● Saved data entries
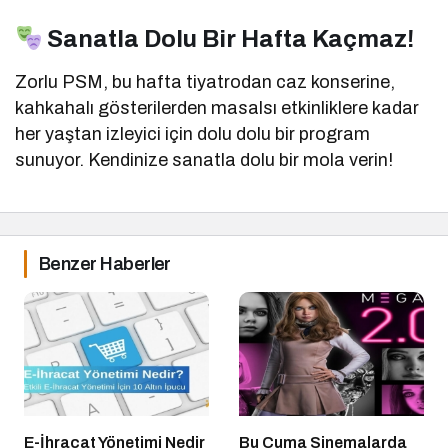
Sanatla Dolu Bir Hafta Kaçmaz!
Zorlu PSM, bu hafta tiyatrodan caz konserine,
kahkahalı gösterilerden masalsı etkinliklere kadar
her yaştan izleyici için dolu dolu bir program
sunuyor. Kendinize sanatla dolu bir mola verin!
Benzer Haberler
E-İhracat Yönetimi Nedir
Bu Cuma Sinemalarda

● Exercise
Please copy the records above word for word, omitting every picture.

● Task solution
Sanatla Dolu Bir Hafta Kaçmaz!
Zorlu PSM, bu hafta tiyatrodan caz konserine,
kahkahalı gösterilerden masalsı etkinliklere kadar
her yaştan izleyici için dolu dolu bir program
sunuyor. Kendinize sanatla dolu bir mola verin!
Benzer Haberler
E-İhracat Yönetimi Nedir
Bu Cuma Sinemalarda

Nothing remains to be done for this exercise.